SiriusXM announced that it was giving Beshear’s new podcast a national platform starting this month, along with featuring him in a regular call-in show on its Progress network.
In an interview, Beshear said a motivating factor in his own podcast was people who have come up to him, especially during the Trump administration, to talk about their anxieties.
“That’s how Americans feel,” he said. “They feel like the news hits them minute after minute after minute. And it can feel like chaos. It can feel like the world is out of control. With this podcast, we’re trying to help Americans process what we’re going through.”
He’s already done nearly two dozen podcasts, with his audience heavily weighted toward Kentucky residents. His guests have included some potential Democratic presidential rivals, including Maryland Gov. Wes Moore and Minnesota Sen. Amy Klobuchar. Entrepreneur Mark Cuban, former Kentucky basketball coach John Calipari and Kentucky-born actor and comic Steve Zahn have also appeared.

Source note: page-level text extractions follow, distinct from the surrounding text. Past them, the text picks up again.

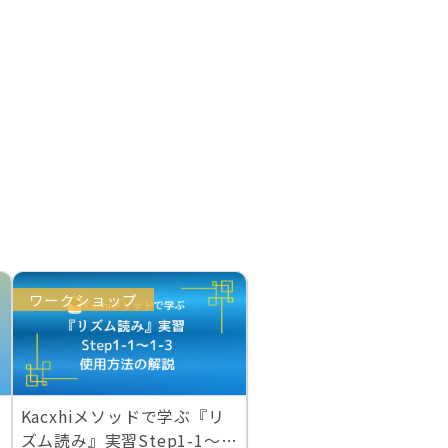
ワークショップ
Kacxhiメソッドで学ぶ『リ
3
ズム読み』実習Step1-1〜1-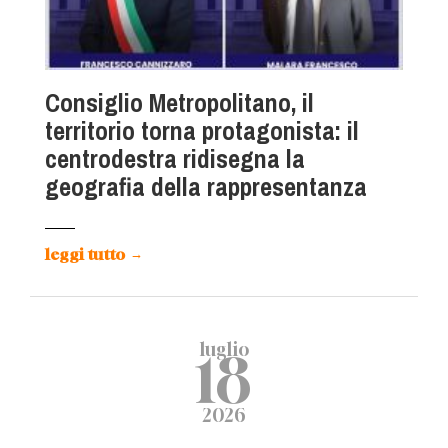
Consiglio Metropolitano, il
territorio torna protagonista: il
centrodestra ridisegna la
geografia della rappresentanza
leggi tutto
→
luglio
18
2026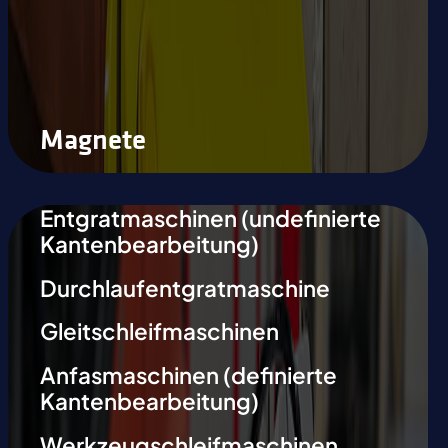
Magnete
Entgratmaschinen (undefinierte
Kantenbearbeitung)
Durchlaufentgratmaschine
Gleitschleifmaschinen
Anfasmaschinen (definierte
Kantenbearbeitung)
Werkzeugschleifmaschinen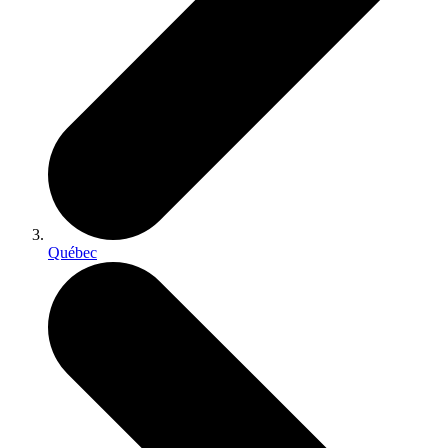
Québec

Beshear, the son of a former governor who’s been leading Kentucky since 2019, talks issues himself. Two of his friends, a Republican and a Democrat, are regular guests, and his 16-year-old son helps Dad navigate some youthful lingo.
“I did disagree with him on certain guests because I don’t like to give oxygen to hate,” Beshear said. “But Gavin is out there really working to communicate with the American people, and he deserves to be commended for it.”

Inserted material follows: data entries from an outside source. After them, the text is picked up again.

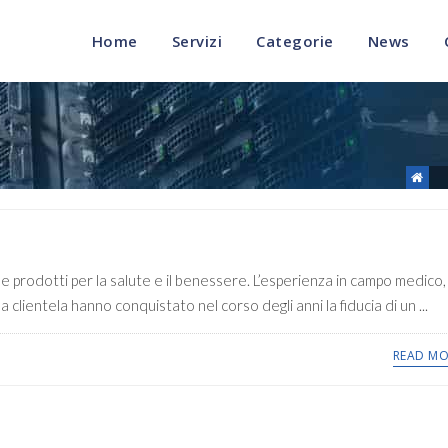
Home
Servizi
Categorie
News
 e prodotti per la salute e il benessere. L’esperienza in campo medico, 
la clientela hanno conquistato nel corso degli anni la fiducia di un ...
READ MO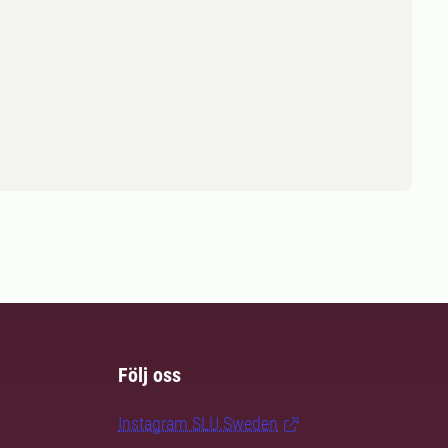
Följ oss
Instagram SLU.Sweden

Newsom’s podcast started slowly in the marketplace but has caught fire in recent weeks, his regular audiences jumping from the tens of thousands to the hundreds of thousands, said Paul Riismandel, president of Signal Hill Insights, an audio-focused market research company.
Whether ambitious politicians start their own podcasts or not, they’re going to have to be familiar going forward with what makes people successful in the format.
“With a podcast, the audience expects a more unfiltered, authentic kind of conversation and presentation,” Riismandel said. If politicians come across as too controlled, looking for the sort of soundbites that will be broken out in a television appearance, it’s not likely to work, he said. They have to be willing to open up.
“That is something that is probably new for a lot of politicians,” he said, “and new for their handlers.”
Beshear’s first podcast for SiriusXM will feature an interview with House Minority Leader Hakeem Jeffries, D-N.Y., conducted in the company’s New York studio and debuting Sept. 10. The Progress network will air Beshear’s podcasts regularly on Saturdays at 11 a.m. Eastern.
The first live call-in show will be next Tuesday at noon, with Beshear joined by Progress host John Fugelsang.
Beshear stressed that his work for SiriusXM is “not just aimed at a Democratic audience.”
“We’re aiming,” he said, “at an American audience.”